Les deux consortiums auxquels ITER Organization va confier les travaux d'assemblage de la machine ont été choisis. Le premier réunit des entreprises chinoises spécialisées dans l'industrie nucléaire (avec une participation du français Framatome) ; le second rassemble des sociétés italiennes, françaises (Endel-Engie, Orys-Ortec) ainsi qu'une entreprise espagnole. Les systèmes industriels qui viennent en support du tokamak et occupent la plus grande partie de la plateforme de 42 hectares on fait quant à eux l'objet d'une demi-douzaine de contrats différents.
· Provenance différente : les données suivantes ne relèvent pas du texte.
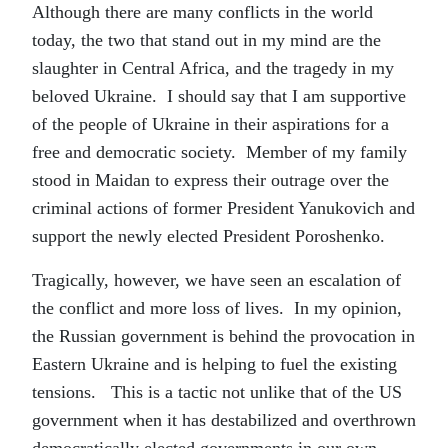
Although there are many conflicts in the world
today, the two that stand out in my mind are the
slaughter in Central Africa, and the tragedy in my
beloved Ukraine. I should say that I am supportive
of the people of Ukraine in their aspirations for a
free and democratic society. Member of my family
stood in Maidan to express their outrage over the
criminal actions of former President Yanukovich and
support the newly elected President Poroshenko.
Tragically, however, we have seen an escalation of
the conflict and more loss of lives. In my opinion,
the Russian government is behind the provocation in
Eastern Ukraine and is helping to fuel the existing
tensions. This is a tactic not unlike that of the US
government when it has destabilized and overthrown
democratically elected governments in our own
En confiant l'assemblage du « cœur de la machine » à deux consortiums, ITER entend minimiser le risque : en cas de défaillance de l'un, l'autre peut prendre le relais sans que le planning des travaux en soit trop affecté.

Sur le chantier de construction, à Saint-Paul-les Durance (13), les signes qui annoncent la prochaine phase de travaux sont nombreux : dans le Hall d'assemblage, les tests fonctionnels des « outils de sous-assemblage » se terminent ; la structure métallique du futur Hall de levage est en cours d'installation et, dans la « fosse du tokamak » les spécialistes positionnent avec une précision d'horloger les pièces sur lesquelles viendra s'ancrer la machine.

Dans l'Atelier du cryostat, un cylindre d'acier de 30 mètres de diamètre semblable à une assiette à soupe renversée — la base du cryostat — attend patiemment son heure. Cette pièce de 1 250 tonnes, la plus lourde de tout le Meccano, a été finalisée cet été. Elle sera la première à descendre dans la fosse, inaugurant un processus de cinq ans au terme duquel ITER pourra produire son premier plasma.